Exercise objective:
Copy the listing below in full and skip every picture.

Source records:
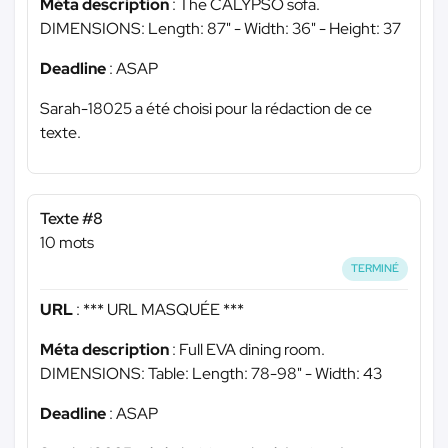
Méta description
: The CALYPSO sofa.
DIMENSIONS: Length: 87" - Width: 36" - Height: 37
Deadline
: ASAP
Sarah-18025 a été choisi pour la rédaction de ce
texte.
Texte #8
10 mots
TERMINÉ
URL
:
*** URL MASQUÉE ***
Méta description
: Full EVA dining room.
DIMENSIONS: Table: Length: 78-98" - Width: 43
Deadline
: ASAP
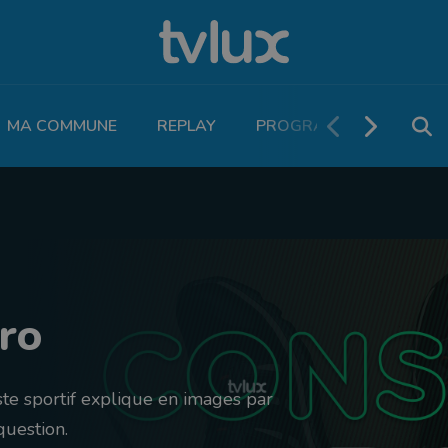
MA COMMUNE
REPLAY
PROGRAMME TV
PO
Pro
te sportif explique en images par
question.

Task solution:
Méta description
: The CALYPSO sofa.
DIMENSIONS: Length: 87" - Width: 36" - Height: 37
Deadline
: ASAP
Sarah-18025 a été choisi pour la rédaction de ce
texte.
Texte #8
10 mots
TERMINÉ
URL
:
*** URL MASQUÉE ***
Méta description
: Full EVA dining room.
DIMENSIONS: Table: Length: 78-98" - Width: 43
Deadline
: ASAP
MA COMMUNE
REPLAY
PROGRAMME TV
PO
Pro
te sportif explique en images par
question.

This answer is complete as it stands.